Local leaders being asked to consider the impact of their words
By NICOLE ANTONUCCI
The region's business leaders are raising concerns about political infighting among municipal officials in Fulton and Mont-gomery counties, and the impact it is having on the region.
In a letter sent to various municipalities Monday, the Fulton and Montgomery Region CEO Roundtable says arguing, name calling and personal attacks among elected officials are thwarting businesses from investing in the area.
"It's why we don't hear from anyone," roundtable member Dustin Swanger said. "Our goal is to improve the image of our region because what we are hearing people say is, 'Why would I come up to Amsterdam with all that nonsense going on?' I think we can do better."
Swanger said the letter was sent as a friendly gesture to remind municipalities to be more aware of how they interact, and how their actions and words can impact the region.

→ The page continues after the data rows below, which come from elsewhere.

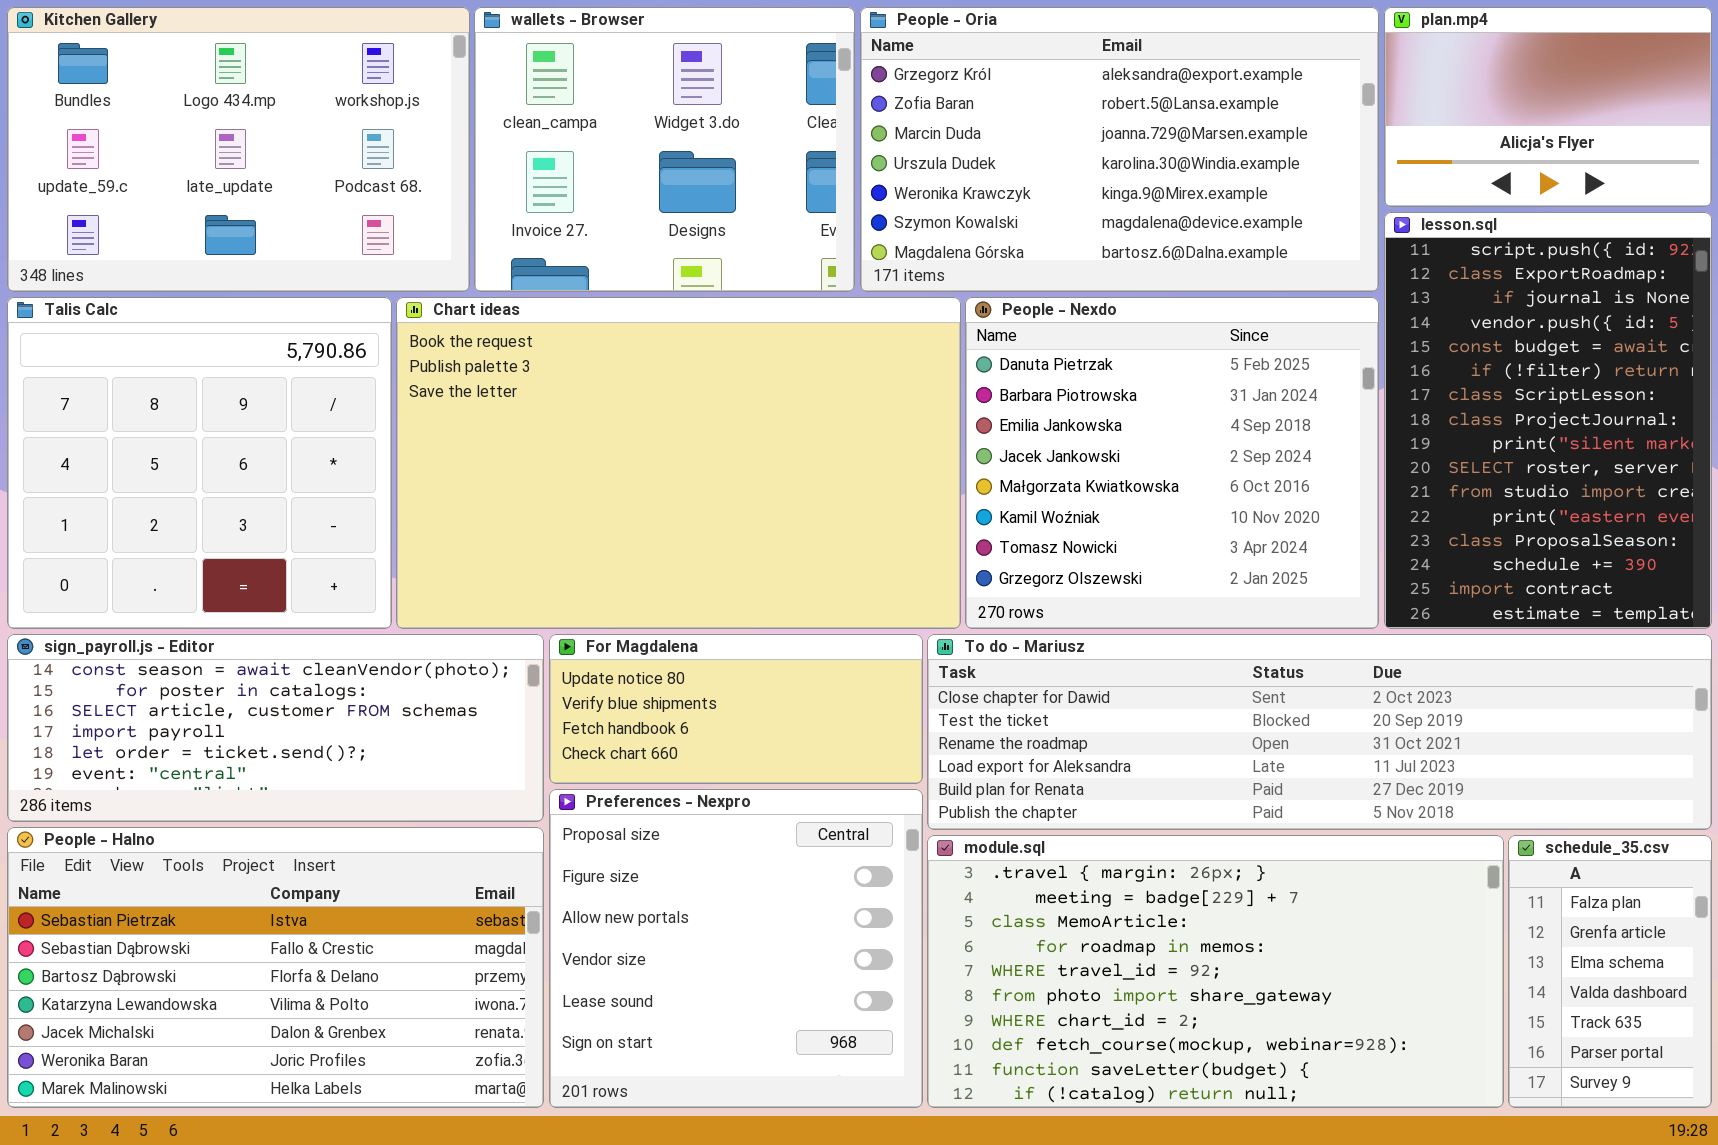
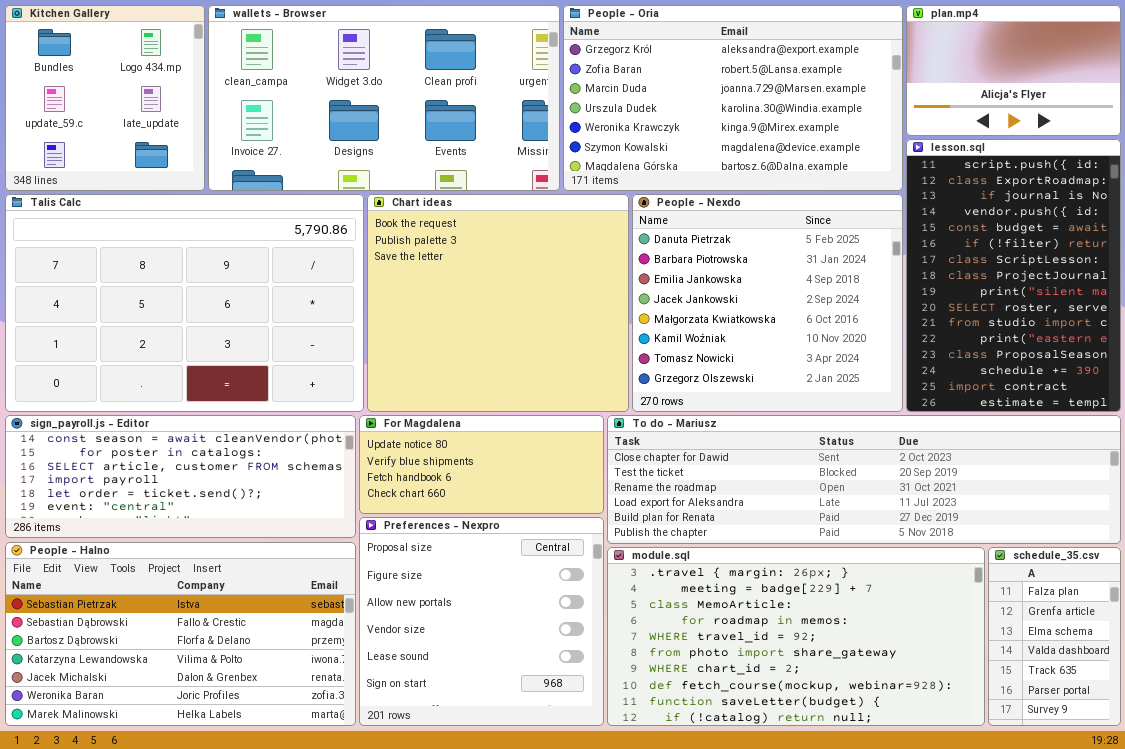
Kitchen Gallery: [7,7,470,292] -> [5,5,205,191], resized
wallets - Browser: [474,7,855,292] -> [208,5,560,191], resized
Talis Calc: [7,297,392,629] -> [5,194,364,412], resized
Chart ideas: [396,297,961,629] -> [367,194,629,412], resized

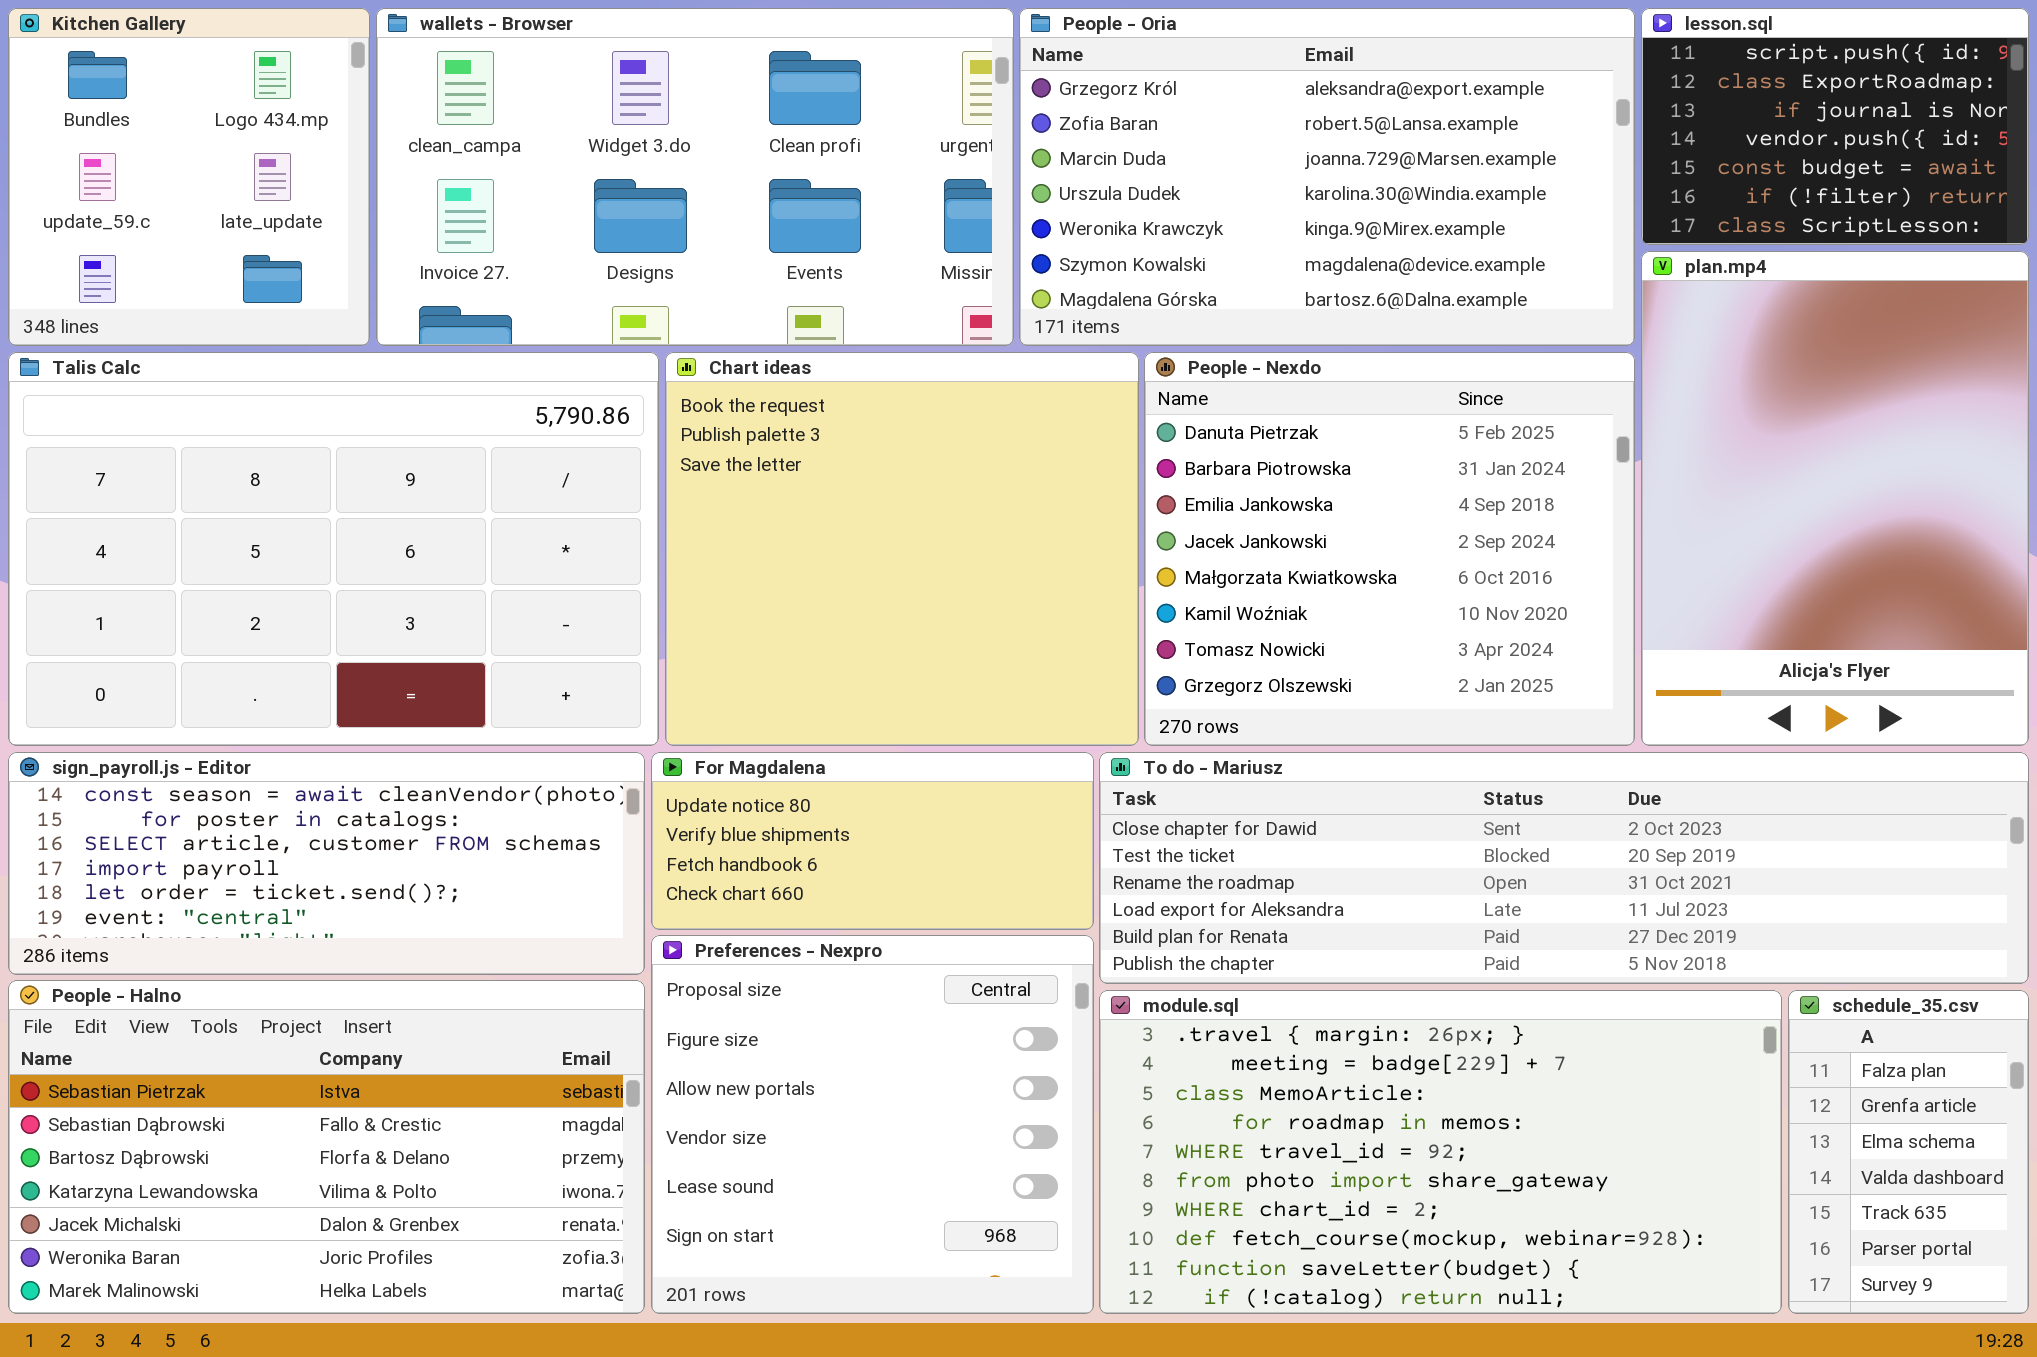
plan.mp4: [906,5,1121,136] -> [1641,251,2029,746], moved, resized
lesson.sql: [906,139,1121,412] -> [1641,8,2029,245], moved, resized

The cities of Amsterdam and Gloversville and the town of Johnstown were named in the letter as municipalities that have engaged in the types of public interactions that "create a negative environment, present a poor image, and discourage businesses from investing in the community."
The letter says it is an embarrassment, and asks all local officials to govern in a more professional matter and to have "fruitful and data-driven discussions" regarding complex issues facing their municipalities.
Amsterdam Mayor Ann Thane said she agrees with the letter, acknowledging that the city is guilty of political infighting. She sees decision-making based on political and personal agendas, noting the Common Council's recent battle over proposed budget cuts.
"I think decisions in the budget were made because of personal bias, and I think it is detrimental to the community," Thane said. "We all have a right to an opinion, but when things get to the level of attacking of people personally, it is outrageous and unhealthy to the community."
Thane said it has resulted in several missed opportunities where developers interested in rehabilitating and developing city sites were driven away by the actions of the council and other officials.
Instead, the city had to demolish the buildings because they were vacant and deteriorating.
"We have paid out the nose for buildings that could have been generating thousands of dollars in revenue," Thane said, adding she has concerns that it may drive away the developer interested in building a casino near Thruway Exit 27.
"I am hoping the council will listen to the advice of our very successful business people in our region," Thane said. "Those that are acting out should be counseled or censored in some way because it is unacceptable behavior."
Members of the Amsterdam Common Council did not return calls for comment. Johnstown and Gloversville officials could not be reached.
To further assist municipalities, the CEO Roundtable is planning a seminar to discuss how officials can speak and think positively about moving the Fulton-Montgomery region forward.
"The CEO Roundtable is focused on growing the region and we want to work with our local elected officials to do that," Swanger said.